TASK STATEMENT: Select all lines in the records that include "Right".

BEGIN

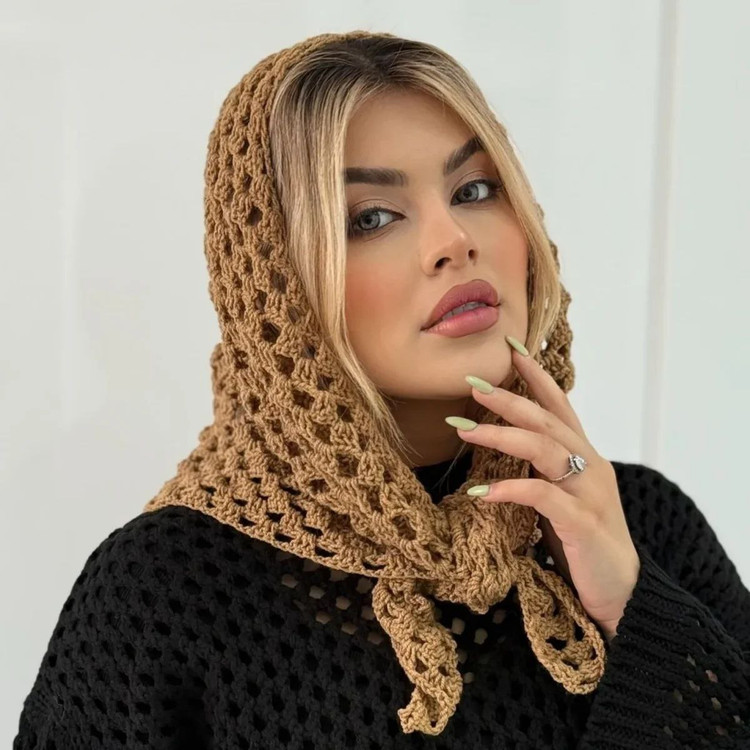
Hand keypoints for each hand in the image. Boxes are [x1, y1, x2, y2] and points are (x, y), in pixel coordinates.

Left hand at [447, 339, 640, 640]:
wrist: (622, 592)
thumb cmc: (583, 540)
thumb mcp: (563, 494)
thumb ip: (543, 467)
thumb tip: (503, 441)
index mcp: (585, 455)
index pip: (559, 405)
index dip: (536, 376)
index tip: (510, 348)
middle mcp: (590, 465)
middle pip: (546, 420)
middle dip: (509, 398)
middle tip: (473, 384)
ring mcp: (589, 493)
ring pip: (544, 449)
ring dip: (502, 436)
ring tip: (465, 431)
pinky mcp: (582, 524)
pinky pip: (543, 497)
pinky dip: (510, 489)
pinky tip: (480, 494)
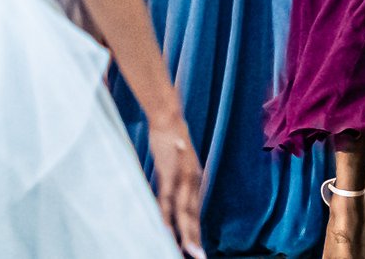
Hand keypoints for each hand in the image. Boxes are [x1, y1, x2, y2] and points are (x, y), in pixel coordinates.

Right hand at [146, 121, 207, 257]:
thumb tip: (171, 196)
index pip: (195, 211)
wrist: (168, 119)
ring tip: (186, 251)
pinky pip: (167, 198)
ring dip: (184, 231)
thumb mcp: (176, 164)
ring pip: (183, 211)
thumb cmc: (170, 140)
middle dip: (194, 238)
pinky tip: (166, 229)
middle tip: (198, 257)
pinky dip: (166, 215)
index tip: (197, 250)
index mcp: (195, 180)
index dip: (196, 231)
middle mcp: (193, 180)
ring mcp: (183, 177)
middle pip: (192, 215)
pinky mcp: (170, 173)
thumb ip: (175, 181)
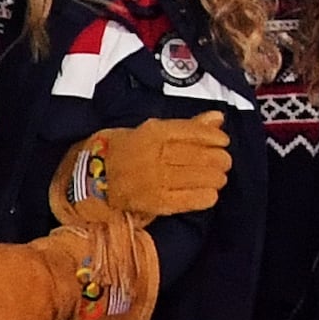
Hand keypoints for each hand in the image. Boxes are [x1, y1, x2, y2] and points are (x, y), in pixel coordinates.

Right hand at [77, 112, 230, 216]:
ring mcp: (156, 179)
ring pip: (200, 178)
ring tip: (218, 177)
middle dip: (220, 159)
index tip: (223, 141)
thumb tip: (218, 117)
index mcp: (154, 132)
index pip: (195, 132)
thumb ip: (188, 126)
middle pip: (201, 156)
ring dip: (216, 178)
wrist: (94, 176)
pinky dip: (206, 197)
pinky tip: (210, 194)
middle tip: (224, 162)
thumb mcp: (152, 130)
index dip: (215, 137)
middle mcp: (156, 154)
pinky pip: (190, 200)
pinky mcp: (156, 202)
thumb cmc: (126, 149)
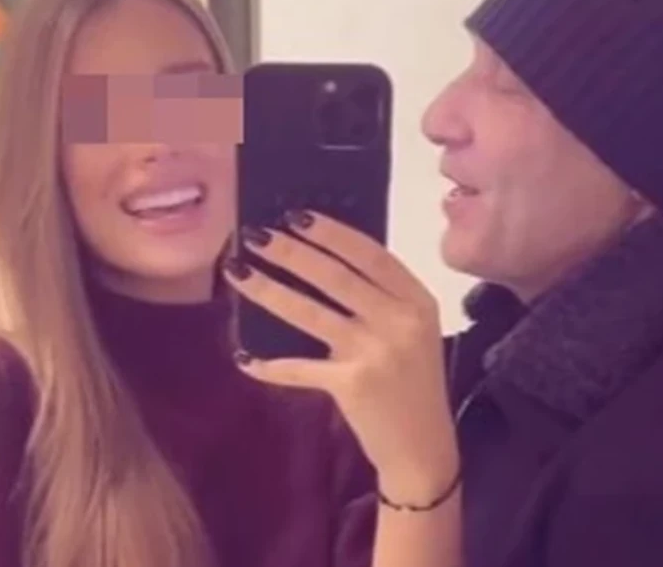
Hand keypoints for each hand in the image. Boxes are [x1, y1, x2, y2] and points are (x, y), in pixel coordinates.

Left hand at [223, 210, 458, 501]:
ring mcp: (377, 352)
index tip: (296, 215)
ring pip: (311, 312)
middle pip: (336, 276)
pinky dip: (269, 365)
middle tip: (254, 234)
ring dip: (269, 290)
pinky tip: (244, 356)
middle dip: (290, 251)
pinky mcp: (353, 385)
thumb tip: (321, 261)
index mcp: (418, 301)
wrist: (424, 448)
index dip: (331, 232)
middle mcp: (400, 321)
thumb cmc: (414, 384)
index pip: (370, 254)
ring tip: (238, 271)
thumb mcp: (414, 332)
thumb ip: (382, 299)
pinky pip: (300, 367)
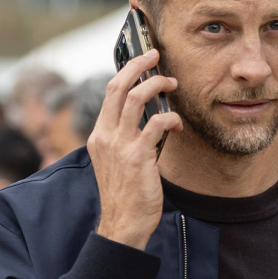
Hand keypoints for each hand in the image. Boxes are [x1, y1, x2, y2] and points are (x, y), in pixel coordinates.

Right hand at [88, 49, 182, 250]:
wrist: (122, 224)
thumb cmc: (124, 194)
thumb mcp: (116, 161)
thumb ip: (123, 140)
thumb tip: (145, 118)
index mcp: (98, 135)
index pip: (109, 92)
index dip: (127, 71)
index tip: (144, 61)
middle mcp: (105, 136)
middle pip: (118, 86)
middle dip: (139, 64)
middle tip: (156, 55)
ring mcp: (119, 145)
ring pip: (136, 98)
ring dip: (157, 85)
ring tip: (172, 85)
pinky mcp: (137, 157)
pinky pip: (156, 124)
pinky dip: (171, 118)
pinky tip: (178, 126)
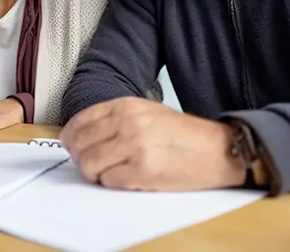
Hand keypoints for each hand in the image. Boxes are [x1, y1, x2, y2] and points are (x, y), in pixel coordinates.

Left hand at [59, 97, 245, 190]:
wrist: (217, 150)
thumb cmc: (183, 135)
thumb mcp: (146, 113)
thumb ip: (115, 119)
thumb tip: (81, 136)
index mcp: (126, 106)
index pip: (79, 122)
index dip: (71, 138)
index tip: (73, 147)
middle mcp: (127, 122)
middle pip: (80, 145)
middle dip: (81, 159)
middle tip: (93, 165)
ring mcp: (134, 145)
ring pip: (90, 165)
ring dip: (96, 174)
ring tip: (112, 172)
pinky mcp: (143, 170)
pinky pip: (109, 181)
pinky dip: (113, 183)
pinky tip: (128, 178)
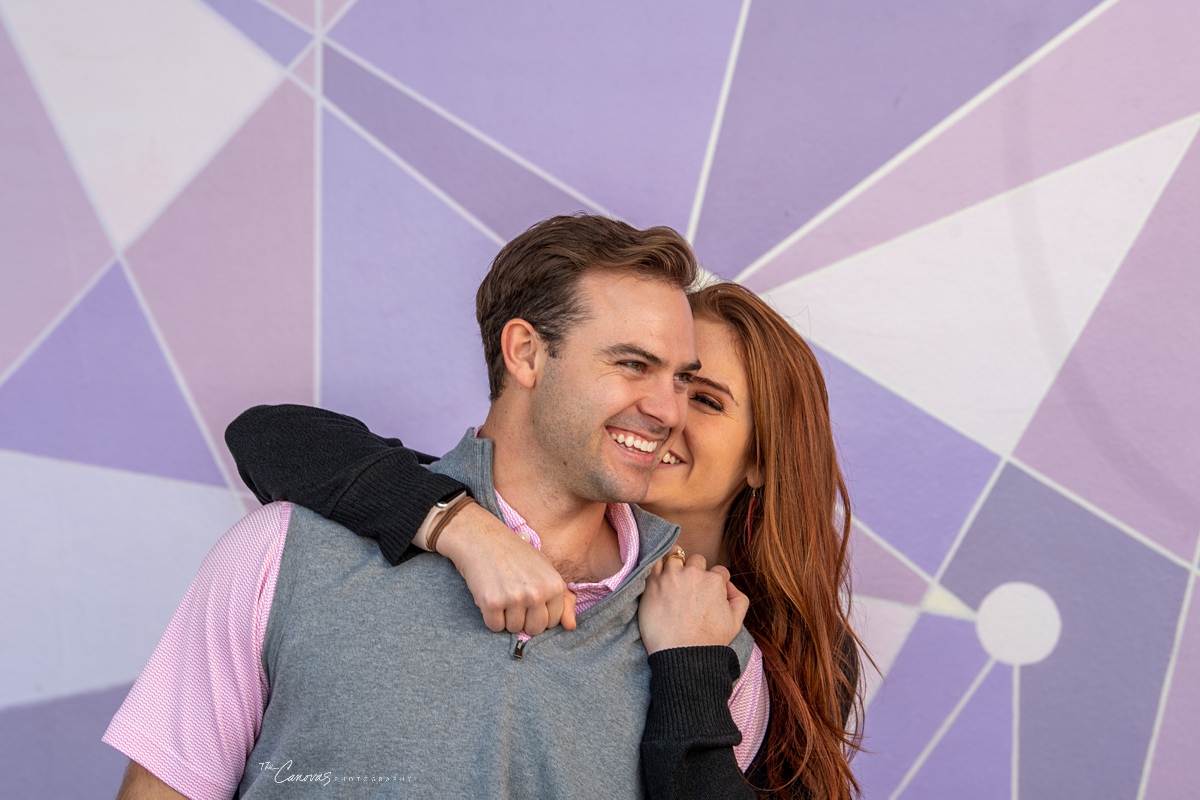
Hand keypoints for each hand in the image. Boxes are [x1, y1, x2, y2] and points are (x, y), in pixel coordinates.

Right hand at [434, 502, 576, 635]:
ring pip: (514, 629)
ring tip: (502, 593)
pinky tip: (490, 596)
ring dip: (505, 617)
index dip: (538, 613)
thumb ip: (563, 599)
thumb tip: (571, 627)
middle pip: (534, 629)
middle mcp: (537, 593)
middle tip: (514, 597)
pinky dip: (490, 617)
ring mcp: (515, 598)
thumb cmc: (515, 554)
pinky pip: (494, 626)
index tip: (529, 598)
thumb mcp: (545, 570)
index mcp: (554, 585)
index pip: (552, 621)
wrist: (481, 538)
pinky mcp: (492, 602)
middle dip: (523, 619)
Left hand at [638, 552, 748, 654]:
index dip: (715, 581)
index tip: (707, 592)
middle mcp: (693, 574)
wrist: (682, 655)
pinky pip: (654, 563)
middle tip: (690, 587)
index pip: (718, 570)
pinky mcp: (652, 583)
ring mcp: (671, 576)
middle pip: (696, 560)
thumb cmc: (709, 642)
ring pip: (675, 556)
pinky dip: (657, 566)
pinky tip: (660, 577)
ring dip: (676, 564)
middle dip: (696, 570)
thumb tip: (729, 585)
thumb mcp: (736, 622)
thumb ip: (739, 598)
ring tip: (673, 579)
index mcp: (714, 581)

END

EXERCISE OUTPUT:
Right hand at [146, 121, 207, 257]:
Right hand at [77, 112, 230, 216]:
Right hand at [88, 49, 182, 250]:
Right hand at [434, 502, 576, 635]:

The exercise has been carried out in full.